Na rogu ulicy Mickiewicza w Poznaniu stał manekin w witrynie sklepu odzieżowego. Zawsze był ubrany tak samo: biała koszula, szare spodnie i krzywo nasunięta czapka, której nikt nie poprawiał. Był zapomniany. Stał tam już ponad dziesięć lat. Tak nieruchomy, tak wtopiony w krajobraz, iż wielu myślało, iż już go nie widzi. Ale okoliczni sklepikarze zdążyli go polubić. Każdego ranka, otwierając swoje lokale, mówili: „Dzień dobry, panie Julianie” – bo tak go nazwali. To był żart, rytuał, mały gest na początek dnia. Piekarz, właściciel księgarni, pani z kwiaciarni – wszyscy witali się z manekinem. A on, oczywiście, nigdy nie odpowiadał. Aż pewnego dnia odpowiedział.
Był poniedziałek. Witryna zaparowała od porannej wilgoci. Gdy przechodnie powiedzieli: „Dzień dobry, panie Julianie”… manekin się uśmiechnął. Poruszył się. I cicho rzekł: „Dzień dobry, młodzi.” Wszyscy zesztywnieli. To nie był manekin. To był człowiek. Naprawdę nazywał się Julian. Miał 74 lata. Od miesięcy pracował jako nocny stróż w sklepie. Stracił dom, rodzina była daleko, nie miał dokąd iść. Więc noce spędzał w magazynie. Rankami, gdy sklep otwierano, stawał nieruchomo za szybą, udając manekina. Nie robił tego dla żartu. Mówił, iż tam, za szkłem, czuł się mniej samotny. „Lubię patrzeć na ludzi, widzieć, jak zaczynają dzień. A przynajmniej tutaj… nikt mnie nie ignoruje.”
Historia wyszła na jaw, gdy młody chłopak nagrał scenę i wrzucił ją do sieci.
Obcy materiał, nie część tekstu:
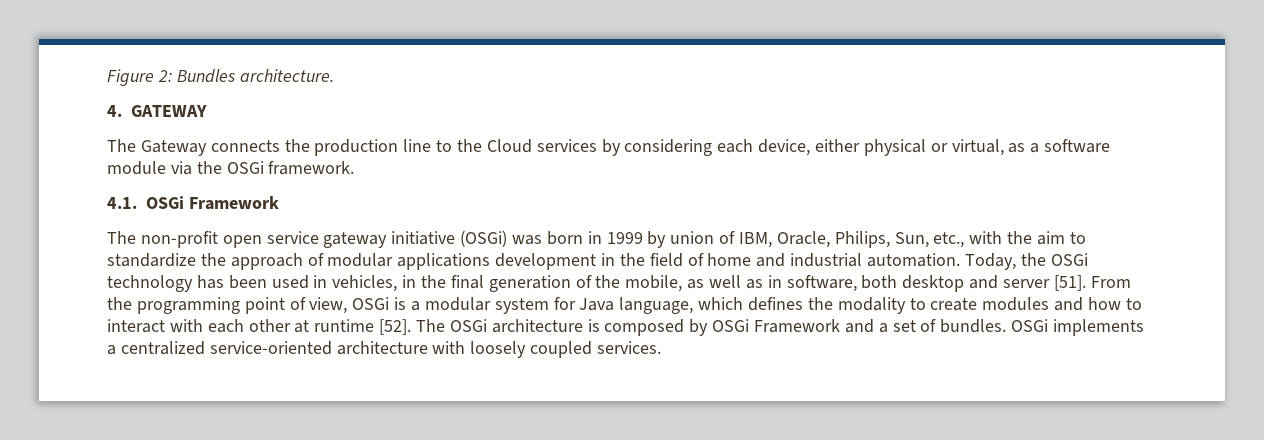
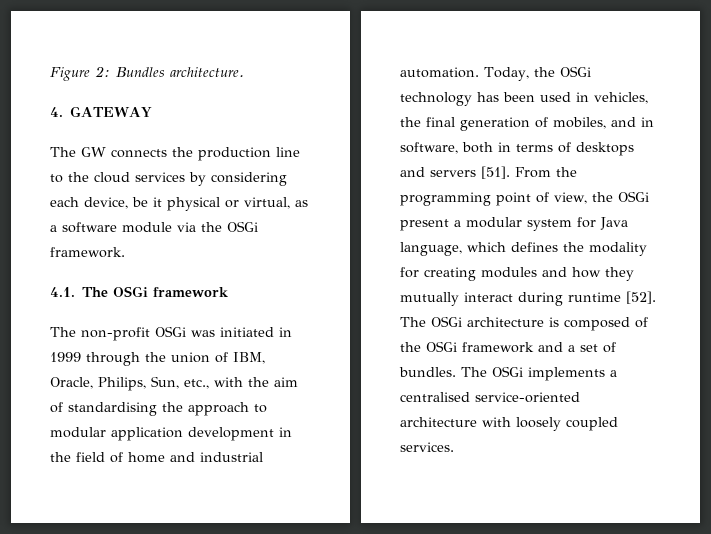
[140,140,207,156] Gateway -> [81,147,106,157] GW
[486,139,532,153] Cloud -> [94,172,130,183] cloud
[815,139,861,152] either -> [132,197,162,207] be it
[146,196,279,210] OSGi Framework -> [82,286,230,297] The OSGi framework
[222,230,667,248] open service gateway initiative (OSGi) was born in 1999 by -> [155,326,292,337] [50,352,166,366] OSGi was initiated in 1999 through the
[1069,232,1086,244] [107,253,491,270] to standardize the approach of modular applications -> [50,402,267,416] [50,427,183,441] of standardising the approach to modular application
[402,275,417,288] in -> (648, 98) none
[595,275,1051,292] the mobile, as well as in software, both desktop and server -> [553,117,654,129] [400,142,634,156] [400,167,476,177] mobiles, and in software, both in terms of desktops and servers
[352,297,407,310] OSGi is -> [591,191,649,202] [400,219,449,231] the OSGi present
[909,298,978,311] to create -> [400,267,476,281] for creating
[1125,298,1142,310] [107,319,310,333] to interact with each other at -> [605,267,634,281] [400,292,563,306] they mutually interact during
[689,319,841,336] by OSGi Framework -> [635,317,648,328] [400,341,534,353] of the OSGi framework
(1007, 326) none -> [461,367,487,377] The
[120,341,205,355] centralized -> [400,392,470,402] centralised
Stała się viralem. Tysiące osób komentowało: „Czasem myślimy, iż nikt nas nie widzi… ale zawsze ktoś patrzy z drugiej strony szyby.”
Dziś pan Julian już nie udaje manekina. Siada na krześle przy witrynie, uśmiecha się do przechodniów, a każdego ranka odpowiada tym, którzy mówią: „Dzień dobry, panie Julianie.” Odpowiada słowami, które na zawsze już zapisały się w pamięci dzielnicy: „Dzień dobry… i dziękuję, iż mnie widzicie.”